Much has already been written about the significance of Donald Trump’s victory for the environment, with particular emphasis on climate change. There is some speculation that Trump, based on campaign promises, will try to undo some of President Obama’s signature achievements, namely some scuttle that he’s looking for a fast exit from the 2015 Paris climate agreement that recently entered into force.
The noted climate denier Myron Ebell was named to lead Trump’s transition at the EPA. President Obama in his press conference today made a vigorous case for why his efforts to green the economy could and should live on under a Trump administration. Most analysts fear the worst, though a few see some of the changes, like the fading role of coal, as more long-lived and less subject to presidential influence. I’m going to focus on climate change here.

TASK BRIEF: Reproduce part of the passage on Trump's election and climate policy word for word, starting at the words "The noted climate" and ending after "climate change here.". The data that comes next is unrelated to the passage on Trump's election and climate policy.

MATERIAL PROVIDED:
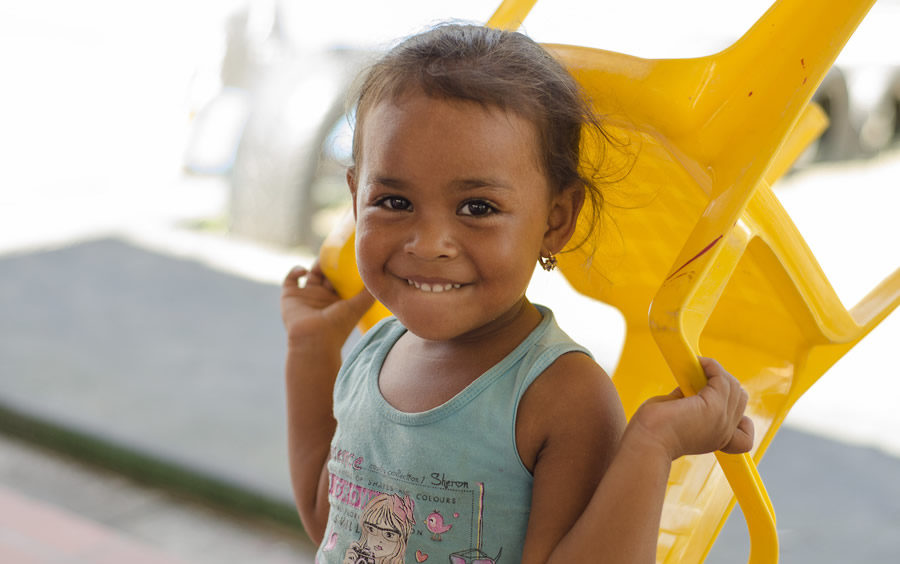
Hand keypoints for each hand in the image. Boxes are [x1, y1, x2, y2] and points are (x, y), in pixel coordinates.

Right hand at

EXERCISE ANSWER:
The noted climate denier Myron Ebell was named to lead Trump’s transition at the EPA. President Obama in his press conference today made a vigorous case for why his efforts to green the economy could and should live on under a Trump administration. Most analysts fear the worst, though a few see some of the changes, like the fading role of coal, as more long-lived and less subject to presidential influence. I’m going to focus on climate change here.